(Task item) Write the listing below out again exactly, dropping the images.

====== Information supplied ======

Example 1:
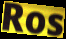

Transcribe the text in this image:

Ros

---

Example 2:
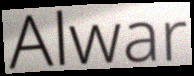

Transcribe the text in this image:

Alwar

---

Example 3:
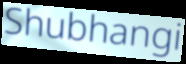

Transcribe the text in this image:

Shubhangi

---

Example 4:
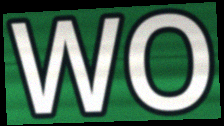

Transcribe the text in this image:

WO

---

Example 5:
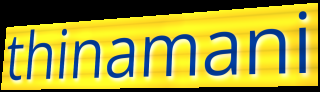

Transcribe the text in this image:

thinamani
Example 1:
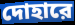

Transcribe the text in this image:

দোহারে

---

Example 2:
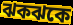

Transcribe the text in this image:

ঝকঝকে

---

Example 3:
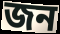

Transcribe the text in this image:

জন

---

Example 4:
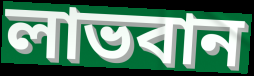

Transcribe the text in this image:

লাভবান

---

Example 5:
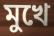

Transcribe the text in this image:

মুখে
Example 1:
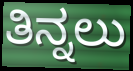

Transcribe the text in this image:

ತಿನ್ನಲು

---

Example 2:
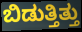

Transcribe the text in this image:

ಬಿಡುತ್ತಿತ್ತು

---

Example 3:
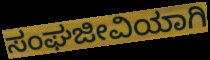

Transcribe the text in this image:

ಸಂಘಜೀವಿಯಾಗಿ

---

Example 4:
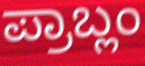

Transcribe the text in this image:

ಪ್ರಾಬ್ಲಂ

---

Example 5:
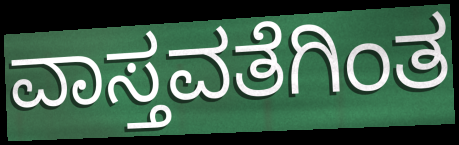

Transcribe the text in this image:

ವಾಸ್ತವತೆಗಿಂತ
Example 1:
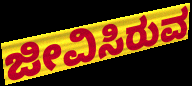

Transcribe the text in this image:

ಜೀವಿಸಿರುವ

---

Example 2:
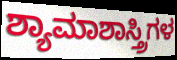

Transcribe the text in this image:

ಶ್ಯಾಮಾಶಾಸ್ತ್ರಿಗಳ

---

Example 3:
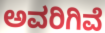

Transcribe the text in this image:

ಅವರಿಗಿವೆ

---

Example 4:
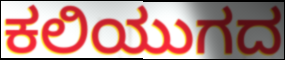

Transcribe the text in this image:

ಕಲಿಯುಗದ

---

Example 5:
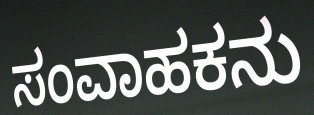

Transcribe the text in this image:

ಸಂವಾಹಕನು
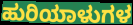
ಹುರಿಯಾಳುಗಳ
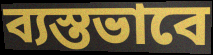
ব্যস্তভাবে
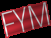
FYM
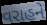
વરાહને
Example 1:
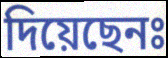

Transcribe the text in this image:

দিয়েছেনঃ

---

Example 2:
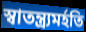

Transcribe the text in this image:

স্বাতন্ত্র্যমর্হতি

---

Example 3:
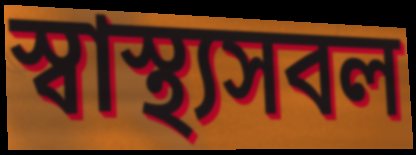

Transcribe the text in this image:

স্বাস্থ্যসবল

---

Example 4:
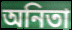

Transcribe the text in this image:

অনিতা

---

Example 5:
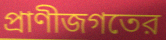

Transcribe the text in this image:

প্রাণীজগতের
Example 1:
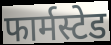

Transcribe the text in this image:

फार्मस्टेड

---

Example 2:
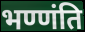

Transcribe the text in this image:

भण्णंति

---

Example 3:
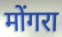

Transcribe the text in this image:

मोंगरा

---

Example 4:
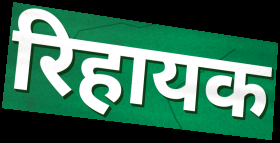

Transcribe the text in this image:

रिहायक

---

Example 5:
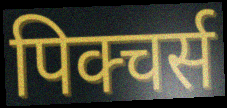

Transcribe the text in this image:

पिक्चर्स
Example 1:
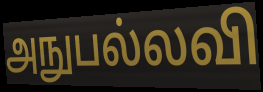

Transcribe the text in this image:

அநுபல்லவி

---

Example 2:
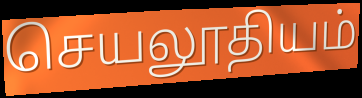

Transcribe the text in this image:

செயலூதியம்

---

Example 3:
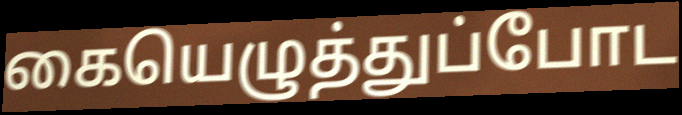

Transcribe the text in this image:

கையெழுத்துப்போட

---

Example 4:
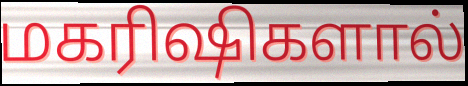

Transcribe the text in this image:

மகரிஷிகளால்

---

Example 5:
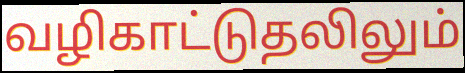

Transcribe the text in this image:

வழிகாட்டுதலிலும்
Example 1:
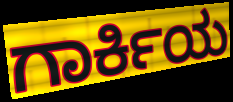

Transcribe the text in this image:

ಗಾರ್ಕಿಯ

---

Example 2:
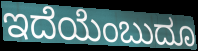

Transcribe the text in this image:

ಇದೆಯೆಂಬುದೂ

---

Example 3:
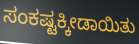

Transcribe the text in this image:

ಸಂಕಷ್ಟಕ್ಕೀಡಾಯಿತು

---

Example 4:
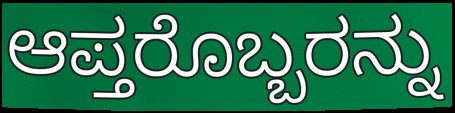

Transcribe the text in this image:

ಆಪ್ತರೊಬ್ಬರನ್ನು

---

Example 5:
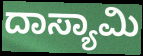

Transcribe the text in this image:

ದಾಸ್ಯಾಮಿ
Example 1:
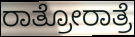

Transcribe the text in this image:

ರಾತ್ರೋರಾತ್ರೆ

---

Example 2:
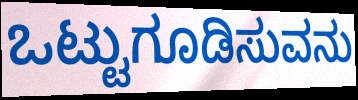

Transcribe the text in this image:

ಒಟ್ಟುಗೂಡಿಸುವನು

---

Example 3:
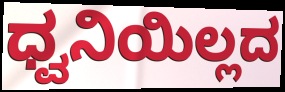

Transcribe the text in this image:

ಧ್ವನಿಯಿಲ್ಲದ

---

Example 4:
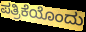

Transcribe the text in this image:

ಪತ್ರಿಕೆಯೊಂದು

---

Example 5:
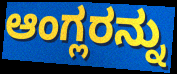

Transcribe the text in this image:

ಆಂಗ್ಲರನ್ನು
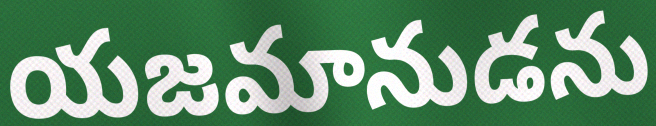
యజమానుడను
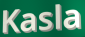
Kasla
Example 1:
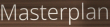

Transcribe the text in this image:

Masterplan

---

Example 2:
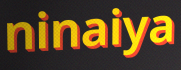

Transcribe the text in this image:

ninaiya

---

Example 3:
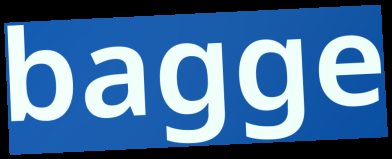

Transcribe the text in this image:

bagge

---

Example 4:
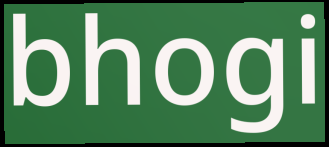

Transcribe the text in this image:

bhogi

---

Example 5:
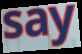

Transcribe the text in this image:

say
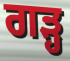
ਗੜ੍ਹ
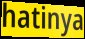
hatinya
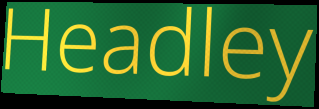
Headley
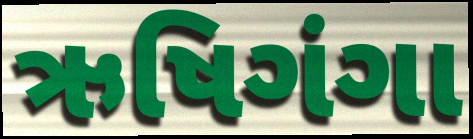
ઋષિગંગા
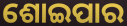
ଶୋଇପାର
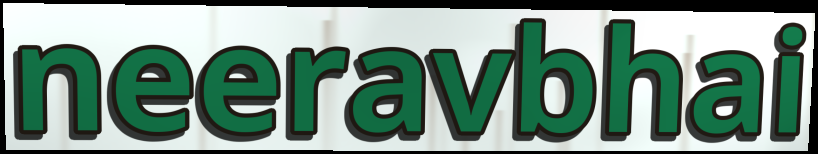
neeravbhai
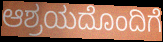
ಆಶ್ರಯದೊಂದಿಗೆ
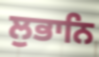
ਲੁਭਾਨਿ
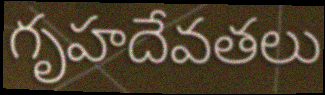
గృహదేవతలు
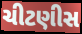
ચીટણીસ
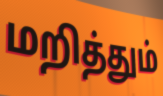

======

(Task response)
Example 1:

Transcribe the text in this image:

Ros

---

Example 2:

Transcribe the text in this image:

Alwar

---

Example 3:

Transcribe the text in this image:

Shubhangi

---

Example 4:

Transcribe the text in this image:

WO

---

Example 5:

Transcribe the text in this image:

thinamani
Example 1:

Transcribe the text in this image:

দোহারে

---

Example 2:

Transcribe the text in this image:

ঝকঝকে

---

Example 3:

Transcribe the text in this image:

জন

---

Example 4:

Transcribe the text in this image:

লাভবান

---

Example 5:

Transcribe the text in this image:

মুখে
Example 1:

Transcribe the text in this image:

ತಿನ್ನಲು

---

Example 2:

Transcribe the text in this image:

ಬಿಡುತ್ತಿತ್ತು

---

Example 3:

Transcribe the text in this image:

ಸಂಘಜೀವಿಯಾಗಿ

---

Example 4:

Transcribe the text in this image:

ಪ್ರಾಬ್ಲಂ

---

Example 5:

Transcribe the text in this image:

ವಾಸ್ತವತೆಗಿಂತ
Example 1:

Transcribe the text in this image:

ಜೀವಿಸಿರುವ

---

Example 2:

Transcribe the text in this image:

ಶ್ಯಾಮಾಶಾಸ್ತ್ರಿಗಳ

---

Example 3:

Transcribe the text in this image:

ಅವರಿಗಿವೆ

---

Example 4:

Transcribe the text in this image:

ಕಲಿಯುಗದ

---

Example 5:

Transcribe the text in this image:

ಸಂವಾಹಕನು
ಹುರಿಯಾಳುಗಳ
ব্যস্তভাবে
FYM
વરાહને
Example 1:

Transcribe the text in this image:

দিয়েছেনঃ

---

Example 2:

Transcribe the text in this image:

স্বাতন্ত্র্যমর্হতি

---

Example 3:

Transcribe the text in this image:

স্বাস্থ্যসবল

---

Example 4:

Transcribe the text in this image:

অনিতা

---

Example 5:

Transcribe the text in this image:

প্রাণীজগতের
Example 1:

Transcribe the text in this image:

फार्मस्टेड

---

Example 2:

Transcribe the text in this image:

भण्णंति

---

Example 3:

Transcribe the text in this image:

मोंगरा

---

Example 4:

Transcribe the text in this image:

रिहायक

---

Example 5:

Transcribe the text in this image:

पिक्चर्स
Example 1:

Transcribe the text in this image:

அநுபல்லவி

---

Example 2:

Transcribe the text in this image:

செயலூதியம்

---

Example 3:

Transcribe the text in this image:

கையெழுத்துப்போட

---

Example 4:

Transcribe the text in this image:

மகரிஷிகளால்

---

Example 5:

Transcribe the text in this image:

வழிகாட்டுதலிலும்
Example 1:

Transcribe the text in this image:

ಗಾರ್ಕಿಯ

---

Example 2:

Transcribe the text in this image:

ಇದೆಯೆಂಬುದೂ

---

Example 3:

Transcribe the text in this image:

ಸಂಕಷ್ಟಕ್ಕೀಡಾಯಿತು

---

Example 4:

Transcribe the text in this image:

ಆಪ್ತರೊಬ್ಬರನ್ನು

---

Example 5:

Transcribe the text in this image:

ದಾಸ್ಯಾಮಿ
Example 1:

Transcribe the text in this image:

ರಾತ್ರೋರಾತ್ರೆ

---

Example 2:

Transcribe the text in this image:

ಒಟ್ಟುಗೂಡಿಸುವನು

---

Example 3:

Transcribe the text in this image:

ಧ್ವನಿಯಿಲ್ಲದ

---

Example 4:

Transcribe the text in this image:

ಪತ್ರಿಕೆಯೊಂದು

---

Example 5:

Transcribe the text in this image:

ಆಂಗ್ಲರನ್ನು
యజమానుడను
Kasla
Example 1:

Transcribe the text in this image:

Masterplan

---

Example 2:

Transcribe the text in this image:

ninaiya

---

Example 3:

Transcribe the text in this image:

bagge

---

Example 4:

Transcribe the text in this image:

bhogi

---

Example 5:

Transcribe the text in this image:

say
ਗੜ੍ਹ
hatinya
Headley
ઋષિગંગા
ଶୋଇପାର
neeravbhai
ಆಶ್ರಯದೊಂದಿಗೆ
ਲੁਭਾਨਿ
గృహదేవతలు
ચીટણીસ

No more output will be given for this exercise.